When Did I Stop Loving You???

When did I stop loving you?

Was it when I saw you walk away, farther from the light with each step

And still prayed for your return…still looked at the horizon

Hoping and praying I will see you in the distance

Coming back…coming home?

When did I stop loving you?

Maybe it was when your heart was broken

Broken because you lost the love you had

So broken you didn’t see that my hand was upon you even then

To ensure you stayed not in a season past…to make sure you stayed aligned to your purpose

Aligned to your call?

When did I stop loving you?

Perhaps when your friends were the thorns in your flesh

When you were all alone…left in the dark

And I stood with you when you couldn’t walk, carried you when your strength failed and sat with you when all you needed was rest?
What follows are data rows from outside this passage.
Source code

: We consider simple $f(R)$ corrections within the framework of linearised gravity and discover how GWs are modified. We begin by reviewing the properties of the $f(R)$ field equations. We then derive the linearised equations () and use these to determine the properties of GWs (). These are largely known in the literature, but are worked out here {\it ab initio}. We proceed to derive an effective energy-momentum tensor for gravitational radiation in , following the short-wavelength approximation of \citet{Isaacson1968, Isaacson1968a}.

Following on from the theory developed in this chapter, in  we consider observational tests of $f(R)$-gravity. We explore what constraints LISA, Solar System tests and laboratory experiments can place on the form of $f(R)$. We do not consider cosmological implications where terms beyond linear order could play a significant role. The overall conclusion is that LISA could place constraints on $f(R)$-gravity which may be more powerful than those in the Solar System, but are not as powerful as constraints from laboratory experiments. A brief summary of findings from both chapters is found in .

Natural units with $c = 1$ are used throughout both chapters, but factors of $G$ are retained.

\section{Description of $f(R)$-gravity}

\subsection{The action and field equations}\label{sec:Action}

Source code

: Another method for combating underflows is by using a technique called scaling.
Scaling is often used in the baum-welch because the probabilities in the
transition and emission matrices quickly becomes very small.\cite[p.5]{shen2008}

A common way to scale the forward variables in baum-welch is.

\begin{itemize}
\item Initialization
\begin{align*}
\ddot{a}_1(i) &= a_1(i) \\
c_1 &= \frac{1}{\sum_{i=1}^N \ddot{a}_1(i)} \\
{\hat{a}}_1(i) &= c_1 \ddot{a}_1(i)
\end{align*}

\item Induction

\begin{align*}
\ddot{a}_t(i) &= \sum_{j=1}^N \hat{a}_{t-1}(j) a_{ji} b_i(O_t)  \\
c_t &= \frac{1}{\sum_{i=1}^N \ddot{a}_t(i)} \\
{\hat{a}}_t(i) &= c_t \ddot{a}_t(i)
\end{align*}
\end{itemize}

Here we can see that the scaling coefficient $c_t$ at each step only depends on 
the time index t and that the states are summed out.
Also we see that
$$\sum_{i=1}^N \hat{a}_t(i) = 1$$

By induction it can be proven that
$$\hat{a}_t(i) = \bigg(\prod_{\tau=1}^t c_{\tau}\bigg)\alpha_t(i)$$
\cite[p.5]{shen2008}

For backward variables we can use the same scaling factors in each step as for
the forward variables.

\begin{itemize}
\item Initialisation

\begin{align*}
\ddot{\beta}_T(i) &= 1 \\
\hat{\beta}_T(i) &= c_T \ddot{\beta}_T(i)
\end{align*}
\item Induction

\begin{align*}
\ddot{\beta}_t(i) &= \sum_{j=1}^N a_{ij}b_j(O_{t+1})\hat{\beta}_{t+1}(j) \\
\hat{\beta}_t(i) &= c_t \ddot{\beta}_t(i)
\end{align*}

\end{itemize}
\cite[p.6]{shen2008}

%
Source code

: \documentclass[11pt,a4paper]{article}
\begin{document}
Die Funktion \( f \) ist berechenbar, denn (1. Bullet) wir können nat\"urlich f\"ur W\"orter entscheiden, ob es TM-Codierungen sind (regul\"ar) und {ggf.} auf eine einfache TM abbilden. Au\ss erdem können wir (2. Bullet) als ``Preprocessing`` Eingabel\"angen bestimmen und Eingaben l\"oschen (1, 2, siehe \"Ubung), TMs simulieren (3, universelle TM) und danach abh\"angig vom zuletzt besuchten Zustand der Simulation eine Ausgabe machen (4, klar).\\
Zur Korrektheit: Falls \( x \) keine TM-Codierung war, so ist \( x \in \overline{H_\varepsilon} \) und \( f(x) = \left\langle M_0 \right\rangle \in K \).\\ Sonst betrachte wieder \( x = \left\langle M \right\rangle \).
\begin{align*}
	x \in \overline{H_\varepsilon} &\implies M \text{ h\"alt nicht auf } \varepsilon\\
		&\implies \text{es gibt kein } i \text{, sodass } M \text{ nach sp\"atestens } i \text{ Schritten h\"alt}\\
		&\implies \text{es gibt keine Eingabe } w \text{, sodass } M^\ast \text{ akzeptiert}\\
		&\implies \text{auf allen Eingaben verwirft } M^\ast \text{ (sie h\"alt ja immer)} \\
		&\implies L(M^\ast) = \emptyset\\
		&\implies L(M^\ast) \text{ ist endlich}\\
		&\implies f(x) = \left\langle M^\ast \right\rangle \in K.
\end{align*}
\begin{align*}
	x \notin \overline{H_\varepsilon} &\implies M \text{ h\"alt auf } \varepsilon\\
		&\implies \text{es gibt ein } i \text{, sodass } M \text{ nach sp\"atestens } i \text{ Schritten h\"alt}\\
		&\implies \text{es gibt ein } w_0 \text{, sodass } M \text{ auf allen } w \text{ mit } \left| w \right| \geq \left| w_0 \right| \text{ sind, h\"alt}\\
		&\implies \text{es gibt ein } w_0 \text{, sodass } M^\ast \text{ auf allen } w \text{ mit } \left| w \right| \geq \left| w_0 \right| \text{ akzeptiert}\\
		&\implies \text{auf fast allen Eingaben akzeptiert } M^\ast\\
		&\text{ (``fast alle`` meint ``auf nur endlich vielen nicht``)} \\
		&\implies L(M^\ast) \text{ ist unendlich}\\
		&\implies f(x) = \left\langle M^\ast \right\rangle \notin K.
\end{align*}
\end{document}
When did I stop loving you?

Tell me when because I’m yet to see when my heart beat to a different rhythm

Than to love…my love for you

Tell me…

When did I stop loving you?

27/04/12

©Ang’asa Malowa

Just had one of those really bad days when the hurt, anger, bitterness and confusion were a tide so high it swept me away. I tried talking it out but the bile was too much to let go of. So I turned to the one person that’s always there this time not in thanksgiving or in joy but in a rage. See, I’d thought things were falling apart with only one logical reason: God was either having a blast taking me through this horror or He somehow just didn’t love m today. Today, He spoke so clearly and asked me more than I could write up. He reminded me of so much I’d let slip…reminded me that I need to knockout of my pain and think with my heart and my mind. He asked me when He stopped loving me…and I couldn’t answer because even in my rage I knew the truth. I knew He is love and that will never change. Now the seas are calmer and I’m taking a good look at my life and realizing that in many ways, it is true that someone stopped loving. And that someone was me. We ask Him when He stopped loving us when many times we’re the ones who should be answering that question.So as I rearrange my life and my priorities, as I work to find out when and why and how to fall back in love with Christ, I pray that He guides me. I can’t do this on my own. And I pray he guides you, like me, to realize He never stops loving us…but we do. And now we need to go back to when we loved Him like He loves us.